EXTRACTED TEXT START

I got some mail yesterday from Google about their recent Google Apps service outage. Here it is, along with my editorial comments.
We’re committed to making Google Apps Premier Edition a service on which your organization can depend. During the first half of August, we didn’t do this as well as we should have. We had three outages – on August 6, August 11, and August 15. The August 11 outage was experienced by nearly all Google Apps Premier users while the August 6 and 15 outages were minor and affected a very small number of Google Apps Premier users. As is typical of things associated with Google, these outages were the subject of much public commentary.
Well-deserved public commentary, at that, mostly focused on the question of why Google thinks that Google Apps is an enterprise-grade service. Three outages in a nine-day period is not confidence-building.
Through this note, we want to assure you that system reliability is a top priority at Google. When outages occur, Google engineers around the world are immediately mobilized to resolve the issue. We made mistakes in August, and we’re sorry. While we’re passionate about excellence, we can’t promise you a future that’s completely free of system interruptions. Instead, we promise you rapid resolution of any production problem; and more importantly, we promise you focused discipline on preventing recurrence of the same problem.

EXTRACTED TEXT END
PROVIDED RECORDS START

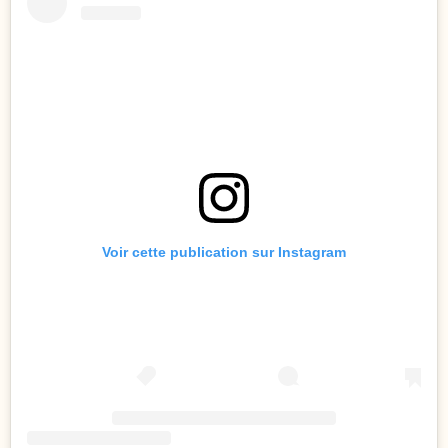
Voir cette publication sur Instagram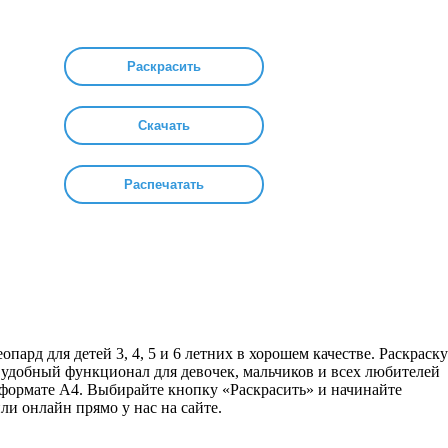
Раскрасить
Скачать
Распечатать
ард для детей 3, 4, 5 и 6 летних в хорошем качестве. Раскраску
 удобный функционал для девочек, мальчиков и всех любителей
 формате А4. Выбирайте кнопку «Раскрасить» и начинайте
ли онлайн прямо у нас на сайте.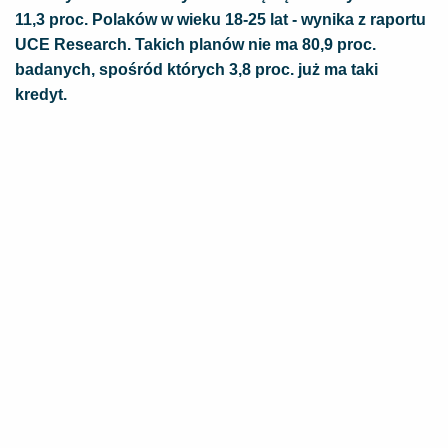
11,3 proc. Polaków w wieku 18-25 lat - wynika z raportu
UCE Research. Takich planów nie ma 80,9 proc.
badanych, spośród których 3,8 proc. już ma taki
kredyt.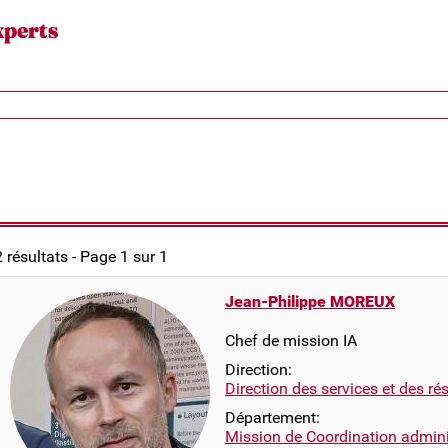
xperts
2 résultats - Page 1 sur 1
Jean-Philippe MOREUX
Chef de mission IA
Direction:
Direction des services et des r
Département:
Mission de Coordination adminis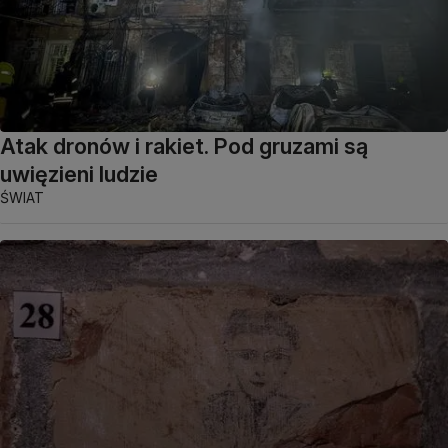
Atak dronów i rakiet. Pod gruzami są
uwięzieni ludzie
ŚWIAT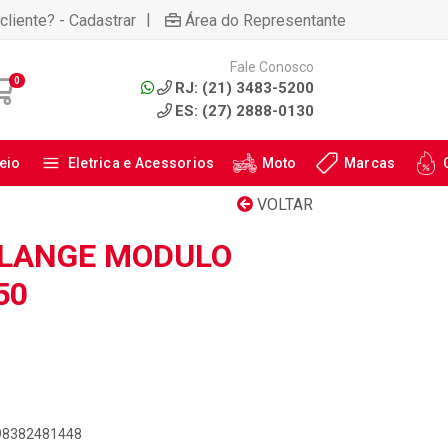
|
cliente? - Cadastrar
Área do Representante
Fale Conosco
0
RJ: (21) 3483-5200
ES: (27) 2888-0130
eio
Eletrica e Acessorios
Moto
Marcas
VOLTAR
FLANGE MODULO
50
898382481448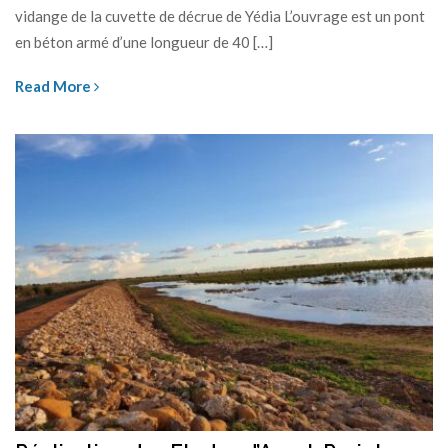
vidange de la cuvette de décrue de Yédia L’ouvrage est un pont
en béton armé d’une longueur de 40 […]
Read More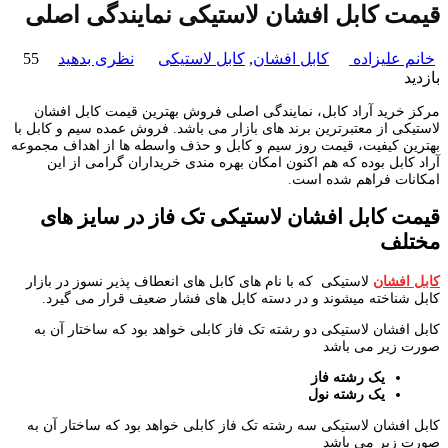
قیمت کابل افشان لاستیکی نمایندگی اصلی
خانم علیزاده
کابل افشان
,
کابل لاستیکی
نظری بدهید
55
بازدید
مرکز خرید آراد کابل، نمایندگی اصلی فروش بهترین قیمت کابل افشان
لاستیکی از معتبرترین برند های بازار می باشد. فروش عمده سیم و کابل با
بهترین کیفیت، قیمت روز سیم و کابل و حذف واسطه ها از اهداف مجموعه
آراد کابل بوده که هم اکنون امکان بهره مندی خریداران گرامی از این
امکانات فراهم شده است.
قیمت کابل افشان لاستیکی تک فاز در سایز های
مختلف
کابل افشان
لاستیکی که با نام های کابل های انعطاف پذیر نسوز در بازار
کابل شناخته میشوند و در دسته کابل های فشار ضعیف قرار می گیرد.
کابل افشان لاستیکی دو رشته تک فاز کابلی خواهد بود که ساختار آن به
صورت زیر می باشد
یک رشته فاز
یک رشته نول
کابل افشان لاستیکی سه رشته تک فاز کابلی خواهد بود که ساختار آن به
صورت زیر می باشد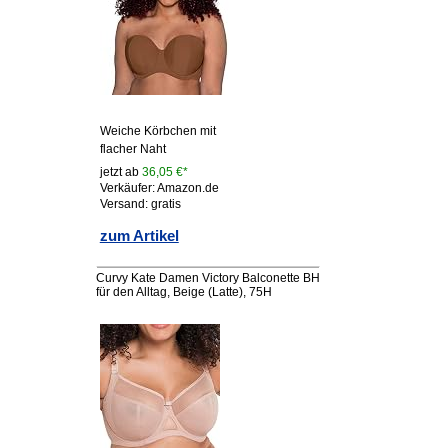
Weiche Körbchen mit
flacher Naht
jetzt ab
36,05 €*
Verkäufer: Amazon.de
Versand: gratis
zum Artikel
Curvy Kate Damen Victory Balconette BH
für den Alltag, Beige (Latte), 75H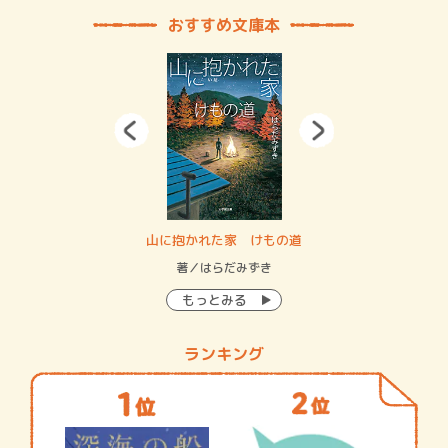
おすすめ文庫本
・システム
山に抱かれた家 けもの道
神
イン…
著／はらだみずき
著
もっとみる
ランキング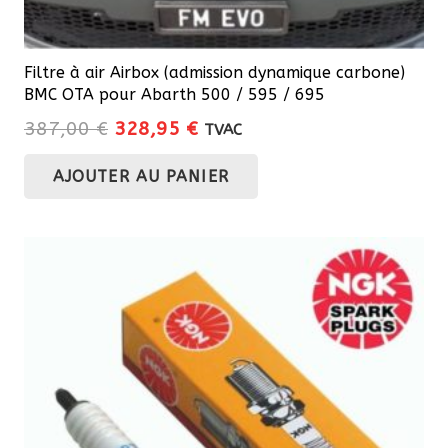
Filtre à air Airbox (admission dynamique carbone)
BMC OTA pour Abarth 500 / 595 / 695
Le
Le
387,00
€
328,95
€
TVAC
prix
prix
AJOUTER AU PANIER
initial
actuel
était :
est :
387,00 €.
328,95 €.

PROVIDED RECORDS END

> _THE PROBLEM_: From the text on the Google Apps outage, write out the passage that begins at the words "We’re committed to" and stops after the words "much public commentary.".

> _ANSWER BOX_:
We’re committed to making Google Apps Premier Edition a service on which your organization can depend. During the first half of August, we didn’t do this as well as we should have. We had three outages – on August 6, August 11, and August 15. The August 11 outage was experienced by nearly all Google Apps Premier users while the August 6 and 15 outages were minor and affected a very small number of Google Apps Premier users. As is typical of things associated with Google, these outages were the subject of much public commentary.